Revealing Molecular Forces in Cell Rolling Adhesion

Wednesday, 27 September 2017 12:00PM PDT
Biophysics and Soft Matter Seminar
Isaac Li
Dept of Chemistry, UBC Okanagan
Revealing Molecular Forces in Cell Rolling Adhesion
Sep 27, 2017 at 12PM


Rolling adhesion is the behaviour that white blood cells (WBC) exhibit as they passively roll along blood vessel walls under flow. It plays a critical role in capturing cells in the blood, guiding them toward inflammation sites. Rolling adhesion is mediated by catch-bond interactions between selectins expressed on blood vessels walls and PSGL-1 on WBC. Despite our understanding of individual components of this process, how biology utilize these molecular mechanical interaction remain experimentally unexplored. Here, we developed 2 methods that map the functional adhesion sites and their strength on a leukocyte surface. The first method relies on tracking the rotational angle of a single rolling cell, which confers advantages over standard methods that track the centre-of-mass alone.
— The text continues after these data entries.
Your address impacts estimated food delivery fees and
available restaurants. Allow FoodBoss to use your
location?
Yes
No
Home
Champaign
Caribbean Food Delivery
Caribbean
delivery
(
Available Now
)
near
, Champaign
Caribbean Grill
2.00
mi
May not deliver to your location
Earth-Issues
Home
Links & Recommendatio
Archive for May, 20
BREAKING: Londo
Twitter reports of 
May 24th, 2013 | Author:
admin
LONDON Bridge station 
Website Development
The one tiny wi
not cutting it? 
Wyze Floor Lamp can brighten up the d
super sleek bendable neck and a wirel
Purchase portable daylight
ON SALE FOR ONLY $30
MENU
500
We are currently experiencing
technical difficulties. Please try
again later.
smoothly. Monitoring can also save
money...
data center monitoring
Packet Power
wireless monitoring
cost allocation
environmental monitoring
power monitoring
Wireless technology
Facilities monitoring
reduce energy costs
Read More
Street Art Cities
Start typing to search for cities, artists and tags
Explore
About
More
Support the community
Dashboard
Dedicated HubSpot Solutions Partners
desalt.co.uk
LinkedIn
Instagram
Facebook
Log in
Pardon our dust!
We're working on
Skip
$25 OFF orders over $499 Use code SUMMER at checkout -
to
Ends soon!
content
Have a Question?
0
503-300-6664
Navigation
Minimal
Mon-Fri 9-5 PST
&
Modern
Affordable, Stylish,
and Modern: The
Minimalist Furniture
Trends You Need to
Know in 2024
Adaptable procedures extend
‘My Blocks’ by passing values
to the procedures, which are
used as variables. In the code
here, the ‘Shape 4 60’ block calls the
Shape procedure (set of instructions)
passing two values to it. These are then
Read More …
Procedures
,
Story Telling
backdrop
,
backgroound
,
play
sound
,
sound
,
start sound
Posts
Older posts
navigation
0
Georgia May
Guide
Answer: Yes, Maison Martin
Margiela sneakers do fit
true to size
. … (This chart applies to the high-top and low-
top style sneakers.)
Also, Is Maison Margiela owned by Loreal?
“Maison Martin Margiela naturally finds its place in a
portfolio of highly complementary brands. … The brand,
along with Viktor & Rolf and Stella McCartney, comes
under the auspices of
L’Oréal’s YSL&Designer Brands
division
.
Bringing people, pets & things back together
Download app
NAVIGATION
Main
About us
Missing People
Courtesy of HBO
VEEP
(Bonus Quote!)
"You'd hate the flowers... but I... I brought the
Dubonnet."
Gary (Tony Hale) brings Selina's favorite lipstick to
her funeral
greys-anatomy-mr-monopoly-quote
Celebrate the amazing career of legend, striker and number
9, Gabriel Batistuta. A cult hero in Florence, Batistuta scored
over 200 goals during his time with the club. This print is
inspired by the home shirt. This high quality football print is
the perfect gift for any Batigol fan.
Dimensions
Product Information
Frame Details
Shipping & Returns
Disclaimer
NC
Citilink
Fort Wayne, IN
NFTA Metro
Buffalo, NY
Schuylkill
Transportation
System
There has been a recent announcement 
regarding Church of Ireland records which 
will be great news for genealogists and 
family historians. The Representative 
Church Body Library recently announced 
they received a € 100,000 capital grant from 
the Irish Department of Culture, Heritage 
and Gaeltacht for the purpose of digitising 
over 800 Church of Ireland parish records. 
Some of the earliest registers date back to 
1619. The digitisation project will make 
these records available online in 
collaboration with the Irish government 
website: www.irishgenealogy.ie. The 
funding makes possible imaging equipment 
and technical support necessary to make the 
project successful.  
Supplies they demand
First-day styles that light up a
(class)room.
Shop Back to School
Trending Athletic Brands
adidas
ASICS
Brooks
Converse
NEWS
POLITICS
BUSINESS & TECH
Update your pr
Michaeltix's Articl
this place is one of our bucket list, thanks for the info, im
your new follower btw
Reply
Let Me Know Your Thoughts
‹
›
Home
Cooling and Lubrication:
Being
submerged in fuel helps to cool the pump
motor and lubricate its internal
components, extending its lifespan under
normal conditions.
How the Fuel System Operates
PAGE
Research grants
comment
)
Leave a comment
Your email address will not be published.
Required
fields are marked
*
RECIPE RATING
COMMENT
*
Constructing the adhesion map from the instantaneous angular velocity reveals that the adhesion profile along the rolling circumference is inhomogeneous. We corroborated these findings with a second method that allowed us to obtain a footprint of molecular adhesion events using DNA-based molecular force probes. Our results reveal that adhesion at the functional level is not uniformly distributed over the leukocyte surface as previously assumed, but is instead patchy. Lastly, I will discuss our recent work on the interpretation and future improvement of non-equilibrium molecular force sensors.